Climate Killers: Orin Langelle's photos at ¡Buen Vivir!
Photojournalist Orin Langelle’s exhibit at his new ¡Buen Vivir! gallery at 148 Elmwood in Allentown takes on two enormous issues: world climate change—along with the criminality of its associated corporate denial and delay tactics—and the official media’s so-called “objectivity.”
Langelle says in an opening statement: “I eschew the concept of objectivity; photojournalism should present truth. Great journalists like John Reed and photojournalists like Robert Capa told the truth, and did not worry about being ‘objective.’ The trend toward ‘objective’ journalism…where the truth must be counterbalanced by untruth, has no place in a just society, especially when corporate propaganda already dominates so much of the media.”
Photo locales range from the Arctic to Africa, from Bonn to Bali. The subject matter is environmental devastation due to traditional energy sourcing and use policies and practices, and popular protests against the corporate and governmental power structures intent on continuing business as usual, environment be damned, populations be damned.
These are outspoken protests, in ways you don’t usually get a sense of on the evening news videos. Marchers at the UN Climate Conference in Copenhagen in 2009 carrying a large banner featuring graphics of some suit-and-briefcase business and banker types, with the slogan in huge letters: “They Don’t Give a Fuck about Our Planet.”
Another photo shows a man in African garb who holds a poster displaying the face of a child and the slogan: “Climate Change Kills Me.”
The “Copenhagen Accord,” developed at the 2009 conference, mainly by the power nations, set a target limit on increase in temperatures worldwide of two degrees Celsius. African delegates to the conference, excluded from decision-making on the accord, responded with a protest march, while chanting: “Two degrees is suicide.” A spokesman for the Pan-African Climate Justice Alliance averred that two degrees Celsius worldwide would mean 3.5 degrees in Africa (or more than six degrees Fahrenheit), which he said would result in “death to millions of Africans.”
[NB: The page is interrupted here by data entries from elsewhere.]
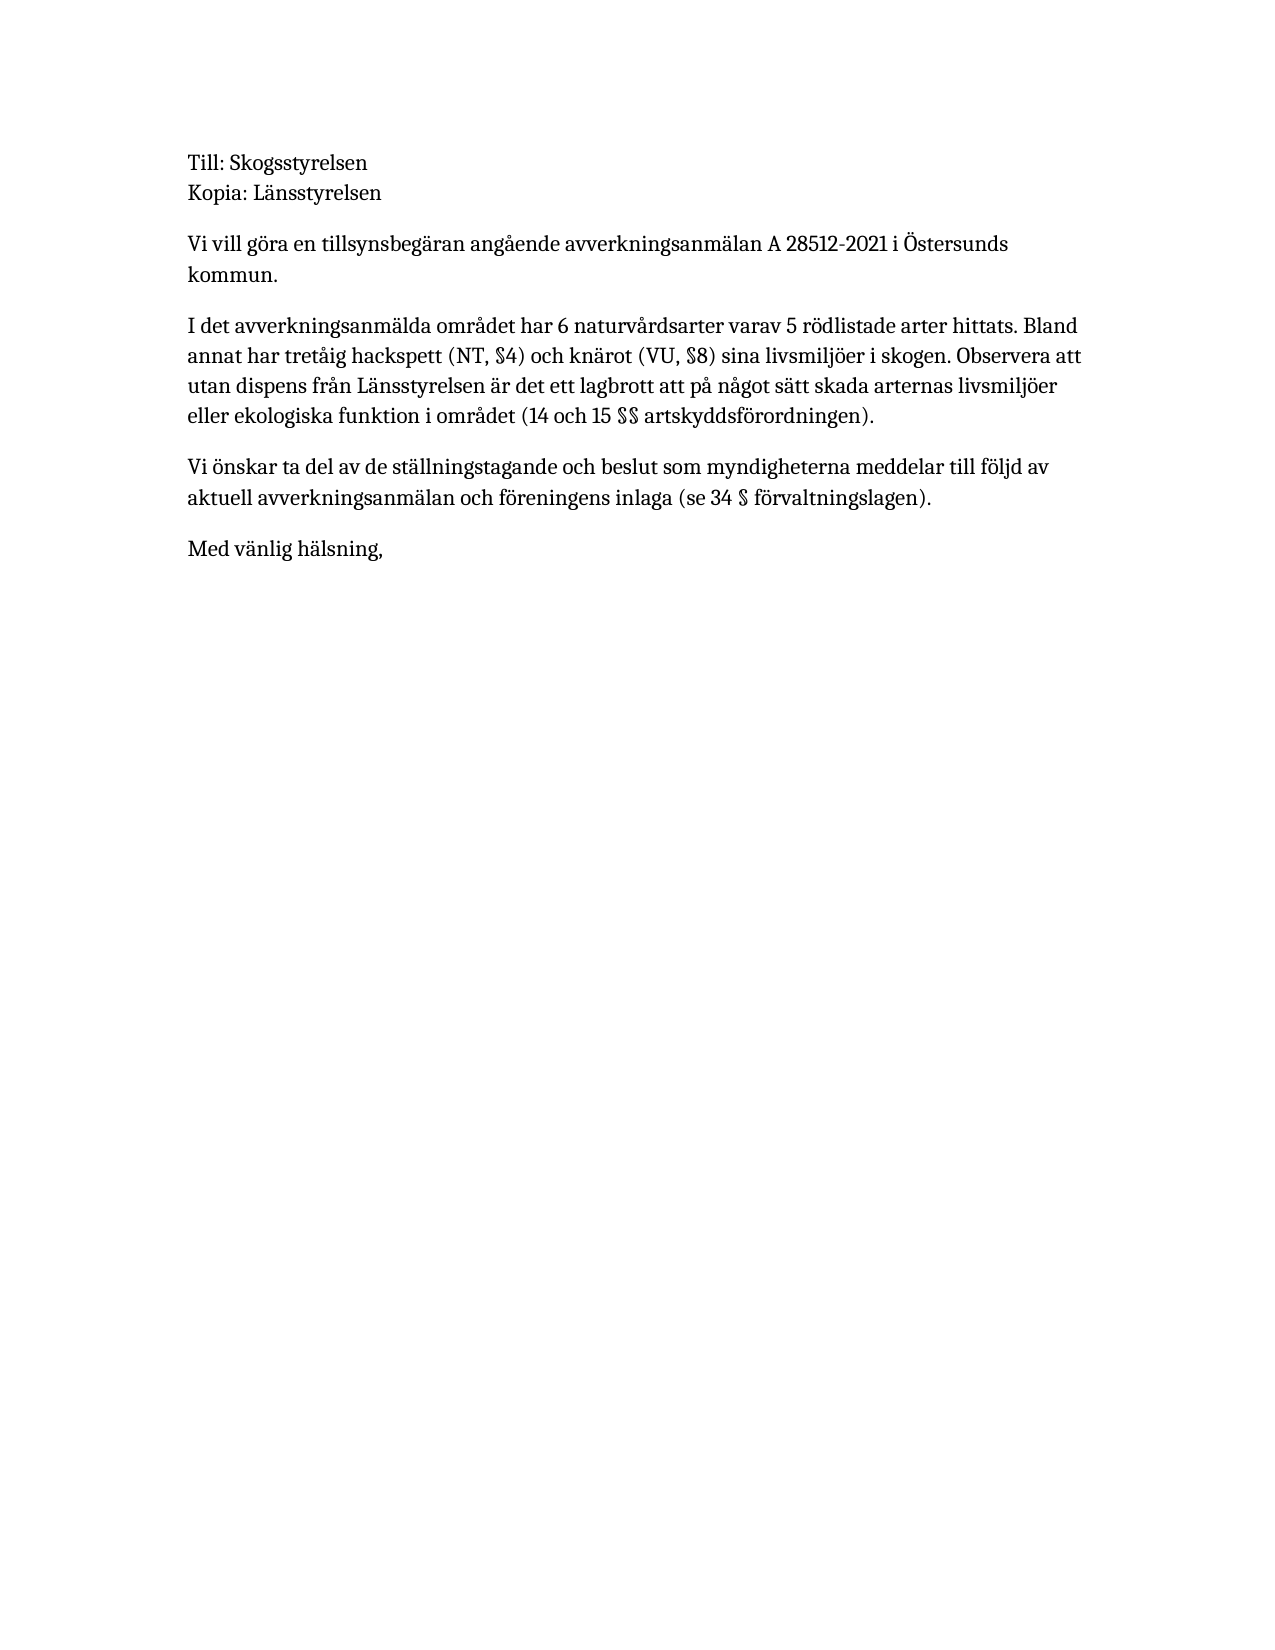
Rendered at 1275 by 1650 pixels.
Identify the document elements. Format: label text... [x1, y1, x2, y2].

text Vi vill göra en tillsynsbegäran angående avverkningsanmälan A 28512-2021 i Östersunds kommun. [187, 231, 1087, 288]
text Till: Skogsstyrelsen Kopia: Länsstyrelsen [187, 150, 1087, 207]
text I det avverkningsanmälda området har 6 naturvårdsarter varav 5 rödlistade arter hittats. Bland annat har tretåig hackspett (NT, §4) och knärot (VU, §8) sina livsmiljöer i skogen. Observera att utan dispens från Länsstyrelsen är det ett lagbrott att på något sätt skada arternas livsmiljöer eller ekologiska funktion i området (14 och 15 §§ artskyddsförordningen). [187, 312, 1087, 429]
text Med vänlig hälsning, [187, 535, 1087, 592]
text Vi önskar ta del av de ställningstagande och beslut som myndigheterna meddelar till följd av aktuell avverkningsanmälan och föreningens inlaga (se 34 § förvaltningslagen). [187, 454, 1087, 511]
Another photo, from the Durban, South Africa, UN Climate Change Convention in 2011, shows a UN official addressing protesters—perhaps chastising the audacity of their questioning the wisdom and good will of the convention heavyweights—while a woman identified in the caption as a local activist looks on with something between dismay and horror. (The picture is reminiscent of the famous Weegee photo of the two rich old biddies, dripping in ermines and pearls, and the bag lady on the sidelines, hissing righteous hatred of them and all they represent.)
A series of photos feature environmental ravages due to extreme weather events and prior environmental management malpractice. One startling picture is of a large tree, uprooted and stuck upside down in a vast mud field in Nicaragua after a crater lake collapsed during a hurricane in 1998, causing a mudslide that buried whole villages, killing upwards of 3,000 people, and leaving another 5,000 homeless. Previous deforestation of land for coffee production was a contributing factor to the crater lake collapse.
Other photos are of cleanup work in Vermont after Hurricane Irene. One is of desiccated corn husks still on the stalks during a drought in Missouri in 2012.
A theme is the folly of false solutions to the climate change problem, from the shell game of carbon trading to the production and use of biofuels, being of dubious economic benefit in the first place, but also a threat to biodiversity, and, in third-world countries, responsible for displacement of native populations to give over ancestral lands for cultivation of biofuel crops. There are “thousands of solutions” to the climate change problem, but they are all “small-scale and community-based.” Several photos touch on the work of La Via Campesina, an international coalition of individuals and organizations promoting family farms and sustainable agriculture, and various other organizations promoting peasants’ rights and campaigns to halt violence against women.
There is a series on Cree and other native peoples’ opposition to Hydro-Quebec plans in the 1990s to expand electrical energy production facilities—more dams, more displacements—on native peoples’ lands. This protest effort worked, at least for the time being. The Hydro-Quebec plans have been put on hold. A Cree spokesman is quoted in a caption: “Saving the environment is as important as saving one’s life. The land is our life.”
Somewhere around here, in line with the official media model, you look for some industry shill or right-wing think tanker to come in to claim it’s all a hoax, this climate change and global warming stuff, and in fact the scientists are in disagreement—not getting into the 97 percent versus three percent statistic, or hard evidence versus dogma—so we can’t do anything yet. Meanwhile, just keep extracting fossil fuels. And hold up on the solar and wind ideas, and the rather burdensome—and so rather un-American—idea of smaller individual footprints.
The Orin Langelle exhibit stays up through December 19.